Unable to realise the growing seriousness of the problem, political leaders continued to leave the matter to bureaucrats and senior bureaucrats continued to approve what their juniors proposed.

Politicians realised the seriousness only when the last general election was announced. Since then several promises and deadlines have been given without any concrete result. With every passing day, demands like annual revision of salary and the date of retrospective effect are adding to the financial burden making an agreed solution look more difficult.

With increasing sympathy and support of retired chiefs and also perhaps behind-the-scene  support of serving Chiefs and senior officers, the veterans have become more adamant. Had the government accepted the demand even in 2011 when an all-party Parliamentary Committee, known as Koshiyari Committee, unanimously recommended implementation of OROP in the defence forces across the board at the earliest, the problem could have been solved before new demands were added. Another mistake committed by the government was not implementing the suggestion of the Fifth and Sixth Pay Commission as well as the Koshiyari Committee for lateral transfer of servicemen, after a certain length of service, to the paramilitary forces to minimise the financial burden.
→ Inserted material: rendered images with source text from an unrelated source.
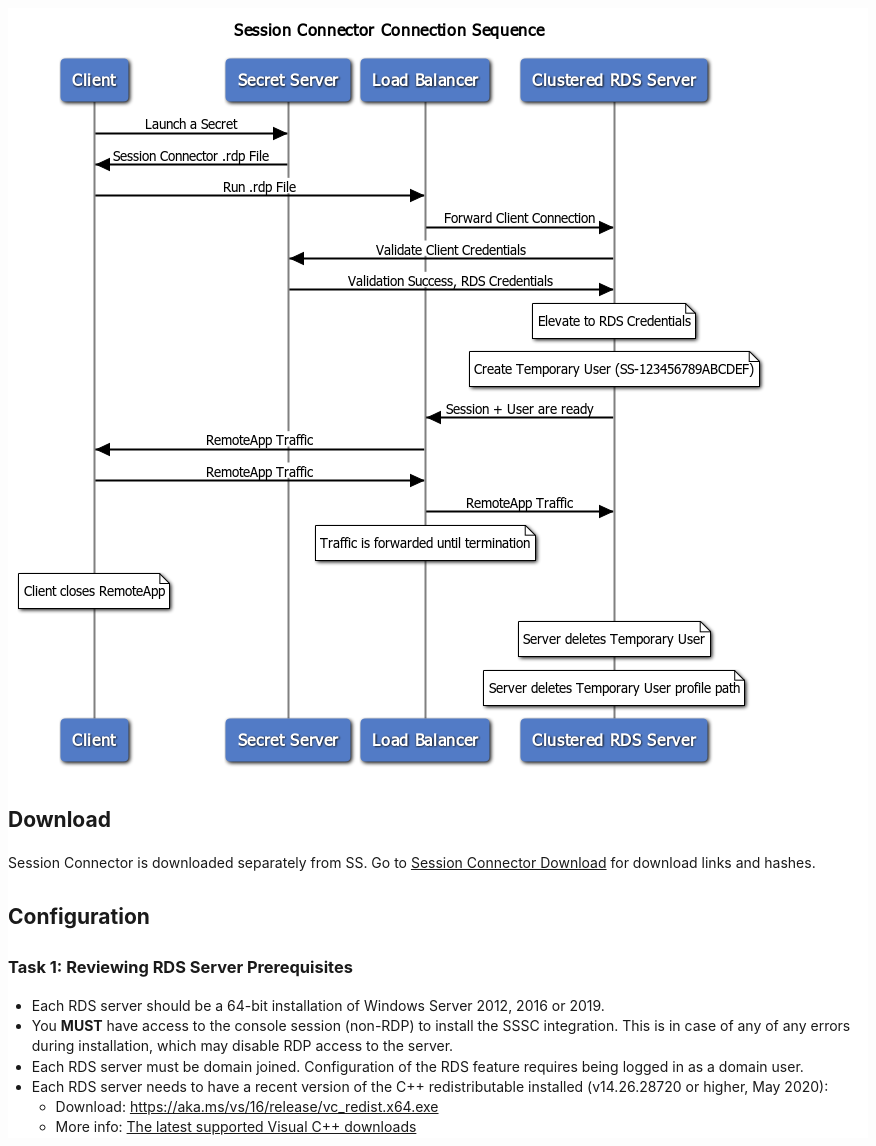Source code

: ![image-20200727144854978](images/image-20200727144854978.png)

## Download

Session Connector is downloaded separately from SS. Go to [Session Connector Download](../session-connector-download/index.md)  for download links and hashes.

## Configuration

### Task 1: Reviewing RDS Server Prerequisites

- Each RDS server should be a 64-bit installation of Windows Server 2012, 2016 or 2019.
- You **MUST** have access to the console session (non-RDP) to install the SSSC integration. This is in case of any of any errors during installation, which may disable RDP access to the server.
- Each RDS server must be domain joined. Configuration of the RDS feature requires being logged in as a domain user.
- Each RDS server needs to have a recent version of the C++ redistributable installed (v14.26.28720 or higher, May 2020):
  - Download: https://aka.ms/vs/16/release/vc_redist.x64.exe
  - More info: [The latest supported Visual C++ downloads](https://support.microsoft.com/en-us/help/2977003/the-latest-supported-visual-c-downloads)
Today or tomorrow, the government will have to solve the problem. It cannot be allowed to linger on. Solution is not difficult if there is political will. Financial burden cannot be an excuse when the stakes are very high.

The veterans can make the task of the government easy if they do not make annual revision a prestige issue. Six monthly DA increase takes care of inflation. Complete revision is and can be done only after certain lapse of time which is presently 10 years. Any demand to be acceptable should be reasonable.